Notes for The Other Side
The Other Side
Sacramento, CA 95819
Track 7 Brewing Company brews excellent beer, and its latest venture, The Other Side, works well as a taproom and restaurant.
Some seven beers are on tap in a variety of pours from the Bee Line Honey Blonde Ale to Left Eye Right Eye. With high, industrial-like exposed ceilings, family style seating and a modest bar counter and tasting area, the din can get quite loud, which is fine for drinking but maybe not for coherent dinner conversations. Luckily, there’s a dog-friendly outdoor patio, complete with heat lamps and the ability to hear your companion’s sparkling sense of humor.
Did I mention how much I love Track 7 beers? I do, and so I might have had unfair expectations about The Other Side, a casual eatery that opened last July in East Sac. The restaurant’s signage touts its “rotisserie-centric” inclinations. Unfortunately, the rotisserie plates ($15 with two sides)—both the chicken and the pork—were underwhelming. The chicken cried out for seasoning, and the shredded pork was somehow tender but dry and begged for salt.

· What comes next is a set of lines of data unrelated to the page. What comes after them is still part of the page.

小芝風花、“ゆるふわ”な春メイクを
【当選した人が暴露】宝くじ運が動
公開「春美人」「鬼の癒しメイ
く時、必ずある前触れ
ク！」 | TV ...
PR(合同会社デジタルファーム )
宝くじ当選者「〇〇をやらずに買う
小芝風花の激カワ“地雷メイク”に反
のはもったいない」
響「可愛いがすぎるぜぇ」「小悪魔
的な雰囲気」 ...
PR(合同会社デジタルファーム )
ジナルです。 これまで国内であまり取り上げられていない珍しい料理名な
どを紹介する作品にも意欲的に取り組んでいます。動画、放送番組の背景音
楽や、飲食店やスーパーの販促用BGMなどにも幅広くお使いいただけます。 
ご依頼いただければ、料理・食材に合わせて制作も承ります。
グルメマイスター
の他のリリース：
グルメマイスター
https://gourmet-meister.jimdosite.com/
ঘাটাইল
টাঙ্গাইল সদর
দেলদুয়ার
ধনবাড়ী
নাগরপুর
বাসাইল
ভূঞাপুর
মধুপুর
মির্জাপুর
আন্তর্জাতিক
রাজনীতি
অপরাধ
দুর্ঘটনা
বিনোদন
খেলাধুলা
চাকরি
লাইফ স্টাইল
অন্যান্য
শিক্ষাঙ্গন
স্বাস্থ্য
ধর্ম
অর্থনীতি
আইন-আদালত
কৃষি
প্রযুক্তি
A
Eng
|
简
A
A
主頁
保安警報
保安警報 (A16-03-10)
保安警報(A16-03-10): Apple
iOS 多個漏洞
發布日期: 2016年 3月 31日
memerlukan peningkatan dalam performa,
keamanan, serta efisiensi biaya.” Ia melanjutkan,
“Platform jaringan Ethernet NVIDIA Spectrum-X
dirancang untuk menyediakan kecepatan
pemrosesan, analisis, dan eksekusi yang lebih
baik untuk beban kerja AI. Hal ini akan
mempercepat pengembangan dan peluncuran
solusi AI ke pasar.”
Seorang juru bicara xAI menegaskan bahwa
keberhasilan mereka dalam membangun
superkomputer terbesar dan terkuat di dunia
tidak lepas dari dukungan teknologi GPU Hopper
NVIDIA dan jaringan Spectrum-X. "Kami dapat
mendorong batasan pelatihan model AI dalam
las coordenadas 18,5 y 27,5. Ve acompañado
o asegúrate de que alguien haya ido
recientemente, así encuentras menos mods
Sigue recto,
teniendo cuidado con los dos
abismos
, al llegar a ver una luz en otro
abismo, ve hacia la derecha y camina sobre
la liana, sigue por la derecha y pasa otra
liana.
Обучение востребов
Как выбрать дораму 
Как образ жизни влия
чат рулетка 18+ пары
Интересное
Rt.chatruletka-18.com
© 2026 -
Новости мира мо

The Roasted Cauliflower ($8 for a half order) was a much better dish. Its crunchy, caramelized nuttiness kept our table going back for more, despite the ill-fitting beer cheese and romanesco dips.
Other side dishes faced similar puzzlement, such as the Grilled Broccolini ($6), served wilted and drowning in more beer cheese, or the Mac n’ Beer Cheese ($7), a usual American classic thrown off by copious amounts of Hatch chile. Then there was the salty Tater Tot-esque Cheese Curds ($6). If your most flavorful menu items are cheese curds and cauliflower, you might have a seasoning issue.
A surprise hit was the Roasted Beets ($6). The combo of sharp red onion, salty fromage and tangy basil stood out among dishes generally lacking a strong presence.
I thought maybe my issue was the beer cheese until I tried the Panic Fries ($12) ladled with savory cheese sauce and tossed with chunks of rotisserie pork, chiles, scallions and radishes. The rotisserie chicken worked better once it took on a more supportive role as an ingredient rather than a star dish. In the Chicken Pita ($13), the meat’s plainness allowed giant green olives, pickled onion and an herbaceous green goddess dressing to do the heavy hitting. It was the equivalent of a palatable, homemade leftover meal.
The best plate on the menu—and possibly one of the yummiest vegan sandwiches ever—was The Double Take ($14): A black bean falafel patty, lightly fried with a golden crust and topped with sprouts, onion, pickles and harissa ketchup. The wheat bun was too thick, but easily forgiven once I chomped down on salty, crunchy, flavor-from-all-directions sandwich perfection.
Oh, and dessert. The Chocolate Stout Pot de Crème ($7)—layered with Nutella, dark chocolate and strawberry jam—will seriously make you melt in sugar ecstasy. So why does The Other Side bother with anything else? It could just serve beer and dessert, and no one would leave unhappy.
The Other Side has good ideas and maybe it hasn’t found its stride quite yet. I’m sure with further experimentation and a little more consistency, it’ll come up with a menu worthy of its namesake.